◆ RECORDS FOR THE EXERCISE ◆

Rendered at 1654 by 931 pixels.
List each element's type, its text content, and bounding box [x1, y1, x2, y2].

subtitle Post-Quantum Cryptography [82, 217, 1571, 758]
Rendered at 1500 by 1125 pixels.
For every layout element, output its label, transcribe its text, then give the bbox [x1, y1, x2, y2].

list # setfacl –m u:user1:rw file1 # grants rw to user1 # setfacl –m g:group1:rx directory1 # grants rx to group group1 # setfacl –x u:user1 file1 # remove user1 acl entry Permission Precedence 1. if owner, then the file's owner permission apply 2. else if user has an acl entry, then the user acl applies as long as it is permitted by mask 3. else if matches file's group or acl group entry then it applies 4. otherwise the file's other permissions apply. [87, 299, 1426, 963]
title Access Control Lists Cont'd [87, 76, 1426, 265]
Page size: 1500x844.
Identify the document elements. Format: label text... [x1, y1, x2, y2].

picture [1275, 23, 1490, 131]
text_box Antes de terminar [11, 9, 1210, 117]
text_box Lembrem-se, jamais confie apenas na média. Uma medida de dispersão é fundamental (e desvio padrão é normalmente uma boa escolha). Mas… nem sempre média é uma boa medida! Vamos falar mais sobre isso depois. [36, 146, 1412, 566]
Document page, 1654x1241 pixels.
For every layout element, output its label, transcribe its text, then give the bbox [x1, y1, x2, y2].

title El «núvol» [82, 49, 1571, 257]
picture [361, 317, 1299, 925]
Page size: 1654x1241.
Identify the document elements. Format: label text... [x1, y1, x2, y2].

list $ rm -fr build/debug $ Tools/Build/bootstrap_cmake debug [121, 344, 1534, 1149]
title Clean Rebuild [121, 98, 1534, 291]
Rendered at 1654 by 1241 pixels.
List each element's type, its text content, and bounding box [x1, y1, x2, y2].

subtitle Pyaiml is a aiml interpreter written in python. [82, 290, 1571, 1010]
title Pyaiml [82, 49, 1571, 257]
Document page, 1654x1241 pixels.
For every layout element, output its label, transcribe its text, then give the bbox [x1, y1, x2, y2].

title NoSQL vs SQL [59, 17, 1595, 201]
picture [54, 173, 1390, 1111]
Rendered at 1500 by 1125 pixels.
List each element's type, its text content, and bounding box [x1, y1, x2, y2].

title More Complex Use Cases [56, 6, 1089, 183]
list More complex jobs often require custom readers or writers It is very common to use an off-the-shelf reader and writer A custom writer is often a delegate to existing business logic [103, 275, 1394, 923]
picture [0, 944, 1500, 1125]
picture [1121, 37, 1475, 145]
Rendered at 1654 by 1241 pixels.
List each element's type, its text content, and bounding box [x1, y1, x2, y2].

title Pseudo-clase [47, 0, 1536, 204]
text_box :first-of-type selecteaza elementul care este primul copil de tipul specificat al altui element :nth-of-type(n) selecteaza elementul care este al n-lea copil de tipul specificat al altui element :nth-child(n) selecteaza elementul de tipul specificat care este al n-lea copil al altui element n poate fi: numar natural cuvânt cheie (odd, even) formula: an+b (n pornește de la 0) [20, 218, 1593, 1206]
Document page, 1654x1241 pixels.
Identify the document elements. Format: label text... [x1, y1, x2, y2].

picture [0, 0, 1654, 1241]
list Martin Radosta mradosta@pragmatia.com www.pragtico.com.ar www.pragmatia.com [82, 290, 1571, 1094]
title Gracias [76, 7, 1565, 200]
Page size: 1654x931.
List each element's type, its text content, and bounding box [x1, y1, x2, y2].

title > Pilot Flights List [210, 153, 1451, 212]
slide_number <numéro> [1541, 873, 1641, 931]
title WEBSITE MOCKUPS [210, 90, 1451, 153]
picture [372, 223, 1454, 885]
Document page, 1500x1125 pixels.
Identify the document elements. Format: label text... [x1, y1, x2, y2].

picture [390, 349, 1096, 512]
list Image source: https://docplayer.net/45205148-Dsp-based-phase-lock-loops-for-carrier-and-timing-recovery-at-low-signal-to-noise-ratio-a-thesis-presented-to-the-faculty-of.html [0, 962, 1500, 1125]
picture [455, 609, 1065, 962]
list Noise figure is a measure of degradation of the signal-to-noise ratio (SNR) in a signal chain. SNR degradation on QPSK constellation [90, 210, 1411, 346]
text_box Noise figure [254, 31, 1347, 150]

◆ BRIEF ◆
In every record, swap "Rendered" for "Displayed" and write all the lines out again, leaving everything else unchanged.

◆ OUTPUT ◆
Displayed at 1654 by 931 pixels.
List each element's type, its text content, and bounding box [x1, y1, x2, y2].

subtitle Post-Quantum Cryptography [82, 217, 1571, 758]
Displayed at 1500 by 1125 pixels.
For every layout element, output its label, transcribe its text, then give the bbox [x1, y1, x2, y2].

list # setfacl –m u:user1:rw file1 # grants rw to user1 # setfacl –m g:group1:rx directory1 # grants rx to group group1 # setfacl –x u:user1 file1 # remove user1 acl entry Permission Precedence 1. if owner, then the file's owner permission apply 2. else if user has an acl entry, then the user acl applies as long as it is permitted by mask 3. else if matches file's group or acl group entry then it applies 4. otherwise the file's other permissions apply. [87, 299, 1426, 963]
title Access Control Lists Cont'd [87, 76, 1426, 265]
Page size: 1500x844.
Identify the document elements. Format: label text... [x1, y1, x2, y2].

picture [1275, 23, 1490, 131]
text_box Antes de terminar [11, 9, 1210, 117]
text_box Lembrem-se, jamais confie apenas na média. Uma medida de dispersão é fundamental (e desvio padrão é normalmente uma boa escolha). Mas… nem sempre média é uma boa medida! Vamos falar mais sobre isso depois. [36, 146, 1412, 566]
Document page, 1654x1241 pixels.
For every layout element, output its label, transcribe its text, then give the bbox [x1, y1, x2, y2].

title El «núvol» [82, 49, 1571, 257]
picture [361, 317, 1299, 925]
Page size: 1654x1241.
Identify the document elements. Format: label text... [x1, y1, x2, y2].

list $ rm -fr build/debug $ Tools/Build/bootstrap_cmake debug [121, 344, 1534, 1149]
title Clean Rebuild [121, 98, 1534, 291]
Displayed at 1654 by 1241 pixels.
List each element's type, its text content, and bounding box [x1, y1, x2, y2].

subtitle Pyaiml is a aiml interpreter written in python. [82, 290, 1571, 1010]
title Pyaiml [82, 49, 1571, 257]
Document page, 1654x1241 pixels.
For every layout element, output its label, transcribe its text, then give the bbox [x1, y1, x2, y2].

title NoSQL vs SQL [59, 17, 1595, 201]
picture [54, 173, 1390, 1111]
Displayed at 1500 by 1125 pixels.
List each element's type, its text content, and bounding box [x1, y1, x2, y2].

title More Complex Use Cases [56, 6, 1089, 183]
list More complex jobs often require custom readers or writers It is very common to use an off-the-shelf reader and writer A custom writer is often a delegate to existing business logic [103, 275, 1394, 923]
picture [0, 944, 1500, 1125]
picture [1121, 37, 1475, 145]
Displayed at 1654 by 1241 pixels.
List each element's type, its text content, and bounding box [x1, y1, x2, y2].

title Pseudo-clase [47, 0, 1536, 204]
text_box :first-of-type selecteaza elementul care este primul copil de tipul specificat al altui element :nth-of-type(n) selecteaza elementul care este al n-lea copil de tipul specificat al altui element :nth-child(n) selecteaza elementul de tipul specificat care este al n-lea copil al altui element n poate fi: numar natural cuvânt cheie (odd, even) formula: an+b (n pornește de la 0) [20, 218, 1593, 1206]
Document page, 1654x1241 pixels.
Identify the document elements. Format: label text... [x1, y1, x2, y2].

picture [0, 0, 1654, 1241]
list Martin Radosta mradosta@pragmatia.com www.pragtico.com.ar www.pragmatia.com [82, 290, 1571, 1094]
title Gracias [76, 7, 1565, 200]
Page size: 1654x931.
List each element's type, its text content, and bounding box [x1, y1, x2, y2].

title > Pilot Flights List [210, 153, 1451, 212]
slide_number <numéro> [1541, 873, 1641, 931]
title WEBSITE MOCKUPS [210, 90, 1451, 153]
picture [372, 223, 1454, 885]
Document page, 1500x1125 pixels.
Identify the document elements. Format: label text... [x1, y1, x2, y2].

picture [390, 349, 1096, 512]
list Image source: https://docplayer.net/45205148-Dsp-based-phase-lock-loops-for-carrier-and-timing-recovery-at-low-signal-to-noise-ratio-a-thesis-presented-to-the-faculty-of.html [0, 962, 1500, 1125]
picture [455, 609, 1065, 962]
list Noise figure is a measure of degradation of the signal-to-noise ratio (SNR) in a signal chain. SNR degradation on QPSK constellation [90, 210, 1411, 346]
text_box Noise figure [254, 31, 1347, 150]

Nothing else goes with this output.